Alguém duvidará de que há uma subtil relação entre aqueles índices e o facto de acontecer entre nós o maior fosso europeu na distribuição da riqueza, a maior diferença entre os salários dos administradores e o mínimo nacional, uma preocupante fraude fiscal, economia paralela descontrolada, fabulosos lucros da banca, corrupção galopante atentados contra o ambiente, caos urbanístico e, infelizmente, mais, muito mais?
Em Portugal que, invariavelmente, não consegue descolar do fim da tabela, devia pontificar o maior pudor em falar de excelência ou de ilhas de excelência, na medida em que tais noções apenas funcionam relativamente às nações que, há mais ou menos tempo, resolveram as questões que permanecem no nosso quadro da vergonha.
Não é preciso ir mais longe do que a Espanha para mencionar um país – que, não esqueçamos, já é a oitava potência económica mundial! – para lembrar que aí já se atingiu o patamar de uma normalidade económico-financeira e social que, sendo motivo para natural orgulho, até justifica uma alta auto-estima. Por estas e por outras é que, em Espanha, se pode falar em excelência, em ilhas de excelência e que, em Portugal, apenas se pode falar de excepções que confirmam a regra.
Mas as crianças, senhor…
Mais uma vez, confirmando a regra, aí está o relatório que a União Europeia hoje vai divulgar, afirmando que Portugal se encontra entre os piores oito países em que se registam níveis mais elevados de pobreza nas crianças, uma em cada cinco, portanto, vinte por cento (correspondendo à média geral nacional, que inclui todos os cidadãos independentemente da idade).
No que respeita ao factor escolaridade dos pais, afirma-se ser o pior nível de desqualificação da União Europeia, em que quase 70% das crianças portuguesas vivem com pais que não terminaram o secundário. Reparem que a média Europeia é de 16%! Tão ou ainda mais preocupante o facto de o risco de pobreza ter aumentado de 23 para 24% entre 2004 e 2005.

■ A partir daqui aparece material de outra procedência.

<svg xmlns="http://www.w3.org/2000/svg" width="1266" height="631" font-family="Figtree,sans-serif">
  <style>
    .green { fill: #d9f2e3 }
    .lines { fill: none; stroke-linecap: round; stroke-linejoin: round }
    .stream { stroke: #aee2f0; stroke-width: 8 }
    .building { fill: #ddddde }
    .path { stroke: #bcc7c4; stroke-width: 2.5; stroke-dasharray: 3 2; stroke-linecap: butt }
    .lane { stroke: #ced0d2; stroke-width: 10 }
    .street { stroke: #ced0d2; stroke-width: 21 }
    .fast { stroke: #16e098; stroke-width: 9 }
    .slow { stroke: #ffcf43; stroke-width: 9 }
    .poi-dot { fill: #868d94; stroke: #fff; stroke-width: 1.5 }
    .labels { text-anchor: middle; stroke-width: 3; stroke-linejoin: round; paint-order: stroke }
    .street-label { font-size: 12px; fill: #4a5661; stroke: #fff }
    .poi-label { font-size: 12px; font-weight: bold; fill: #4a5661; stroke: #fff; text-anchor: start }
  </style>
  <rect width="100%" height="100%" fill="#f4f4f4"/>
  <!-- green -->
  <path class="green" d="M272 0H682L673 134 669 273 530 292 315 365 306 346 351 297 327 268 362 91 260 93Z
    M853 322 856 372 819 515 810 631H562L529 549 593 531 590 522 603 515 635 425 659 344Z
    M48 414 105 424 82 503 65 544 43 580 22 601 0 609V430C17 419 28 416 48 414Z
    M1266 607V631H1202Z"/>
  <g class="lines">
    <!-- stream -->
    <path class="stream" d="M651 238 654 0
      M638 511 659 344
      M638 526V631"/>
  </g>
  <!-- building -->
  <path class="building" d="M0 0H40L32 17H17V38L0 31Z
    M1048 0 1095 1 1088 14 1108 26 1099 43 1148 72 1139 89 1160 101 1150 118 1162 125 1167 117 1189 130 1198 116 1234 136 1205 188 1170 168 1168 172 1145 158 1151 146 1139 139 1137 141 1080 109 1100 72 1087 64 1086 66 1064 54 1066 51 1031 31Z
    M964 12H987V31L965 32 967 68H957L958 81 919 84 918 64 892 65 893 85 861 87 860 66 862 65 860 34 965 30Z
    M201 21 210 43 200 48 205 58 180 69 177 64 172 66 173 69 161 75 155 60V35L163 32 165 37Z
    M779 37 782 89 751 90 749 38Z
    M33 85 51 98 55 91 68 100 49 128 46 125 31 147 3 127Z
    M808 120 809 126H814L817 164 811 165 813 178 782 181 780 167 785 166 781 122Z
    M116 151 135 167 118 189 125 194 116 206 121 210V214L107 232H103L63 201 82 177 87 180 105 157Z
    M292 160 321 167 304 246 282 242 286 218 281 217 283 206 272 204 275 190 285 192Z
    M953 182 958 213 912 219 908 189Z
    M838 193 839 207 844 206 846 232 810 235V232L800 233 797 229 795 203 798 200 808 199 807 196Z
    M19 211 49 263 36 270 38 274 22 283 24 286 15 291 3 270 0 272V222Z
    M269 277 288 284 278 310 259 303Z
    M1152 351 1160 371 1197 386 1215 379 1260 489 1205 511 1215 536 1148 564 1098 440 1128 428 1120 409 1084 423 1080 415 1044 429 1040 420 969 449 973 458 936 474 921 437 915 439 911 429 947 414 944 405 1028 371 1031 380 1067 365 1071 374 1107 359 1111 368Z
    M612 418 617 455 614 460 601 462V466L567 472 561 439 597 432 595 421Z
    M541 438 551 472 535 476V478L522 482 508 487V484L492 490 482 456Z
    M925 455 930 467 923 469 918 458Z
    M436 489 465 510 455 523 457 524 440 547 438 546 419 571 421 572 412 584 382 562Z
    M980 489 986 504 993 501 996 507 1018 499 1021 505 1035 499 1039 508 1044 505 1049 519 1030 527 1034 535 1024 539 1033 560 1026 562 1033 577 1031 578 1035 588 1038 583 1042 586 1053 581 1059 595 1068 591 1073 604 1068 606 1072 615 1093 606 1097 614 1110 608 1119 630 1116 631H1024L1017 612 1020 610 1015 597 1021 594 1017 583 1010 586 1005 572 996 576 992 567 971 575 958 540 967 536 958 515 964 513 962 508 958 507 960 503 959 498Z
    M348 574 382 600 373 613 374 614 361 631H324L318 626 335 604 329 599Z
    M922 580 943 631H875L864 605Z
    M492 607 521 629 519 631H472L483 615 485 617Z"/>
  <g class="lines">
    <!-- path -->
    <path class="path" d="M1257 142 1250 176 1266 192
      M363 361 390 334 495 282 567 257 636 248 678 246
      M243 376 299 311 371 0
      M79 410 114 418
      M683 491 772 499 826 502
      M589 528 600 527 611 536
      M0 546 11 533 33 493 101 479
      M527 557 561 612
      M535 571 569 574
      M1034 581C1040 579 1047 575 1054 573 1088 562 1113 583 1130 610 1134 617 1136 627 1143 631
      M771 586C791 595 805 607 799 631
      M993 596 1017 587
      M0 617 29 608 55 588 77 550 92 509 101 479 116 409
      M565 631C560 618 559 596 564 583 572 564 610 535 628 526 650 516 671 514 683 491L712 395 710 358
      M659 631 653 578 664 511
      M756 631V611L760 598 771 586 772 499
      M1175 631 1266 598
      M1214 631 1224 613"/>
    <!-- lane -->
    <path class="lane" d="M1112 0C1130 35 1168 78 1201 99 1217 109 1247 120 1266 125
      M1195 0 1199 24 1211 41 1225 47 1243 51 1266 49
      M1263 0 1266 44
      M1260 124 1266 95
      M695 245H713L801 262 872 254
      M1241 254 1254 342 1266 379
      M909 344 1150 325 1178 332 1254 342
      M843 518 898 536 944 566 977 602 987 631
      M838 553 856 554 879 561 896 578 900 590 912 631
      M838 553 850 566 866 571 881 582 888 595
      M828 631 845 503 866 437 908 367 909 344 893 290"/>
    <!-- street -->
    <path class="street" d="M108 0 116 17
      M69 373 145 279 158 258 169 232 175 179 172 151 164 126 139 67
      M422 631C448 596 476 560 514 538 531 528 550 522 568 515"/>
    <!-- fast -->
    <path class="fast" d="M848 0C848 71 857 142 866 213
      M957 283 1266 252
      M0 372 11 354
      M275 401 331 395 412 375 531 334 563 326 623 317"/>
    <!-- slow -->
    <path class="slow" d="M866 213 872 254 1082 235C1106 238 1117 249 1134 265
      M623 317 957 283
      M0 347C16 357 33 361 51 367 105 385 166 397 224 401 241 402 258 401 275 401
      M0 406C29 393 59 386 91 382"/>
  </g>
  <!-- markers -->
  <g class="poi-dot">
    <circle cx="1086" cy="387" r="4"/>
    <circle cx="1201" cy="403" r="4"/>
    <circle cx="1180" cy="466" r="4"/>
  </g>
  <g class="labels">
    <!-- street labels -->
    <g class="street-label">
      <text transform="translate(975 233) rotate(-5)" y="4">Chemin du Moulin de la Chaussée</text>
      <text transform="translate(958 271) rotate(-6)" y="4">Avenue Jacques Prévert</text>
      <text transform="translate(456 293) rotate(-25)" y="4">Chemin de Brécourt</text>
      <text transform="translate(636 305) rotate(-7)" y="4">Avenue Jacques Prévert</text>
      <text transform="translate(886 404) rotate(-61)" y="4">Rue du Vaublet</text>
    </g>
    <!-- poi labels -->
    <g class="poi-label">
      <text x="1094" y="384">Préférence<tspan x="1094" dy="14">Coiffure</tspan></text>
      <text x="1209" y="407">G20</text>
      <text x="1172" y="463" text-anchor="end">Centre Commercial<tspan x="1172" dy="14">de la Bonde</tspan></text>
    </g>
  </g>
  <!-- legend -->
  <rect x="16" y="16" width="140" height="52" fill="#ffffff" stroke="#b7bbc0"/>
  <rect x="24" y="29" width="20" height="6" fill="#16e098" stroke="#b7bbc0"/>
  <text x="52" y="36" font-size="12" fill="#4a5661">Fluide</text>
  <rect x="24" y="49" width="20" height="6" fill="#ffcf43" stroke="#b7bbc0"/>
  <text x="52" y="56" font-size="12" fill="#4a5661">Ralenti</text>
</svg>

Recolocaria, com outros parâmetros, mas afins, a pergunta do segundo parágrafo: alguém duvida que estas marcas de terceiro mundo se relacionam com os resultados da intempérie da semana passada? Se forem pela negativa, o melhor é acenderem uma velinha, a ver se lhes concede maior lucidez...
Claro que é possível dar a volta a isto. Não com os óculos cor de rosa dos senhores primeiro e demais ministros, que vão passar por estas notícias como cão por vinha vindimada. Pudera! Suas Excelências governam outra realidade, como se este fosse um país da média europeia, ou que, como a Espanha, já tivesse ultrapassado tal fasquia.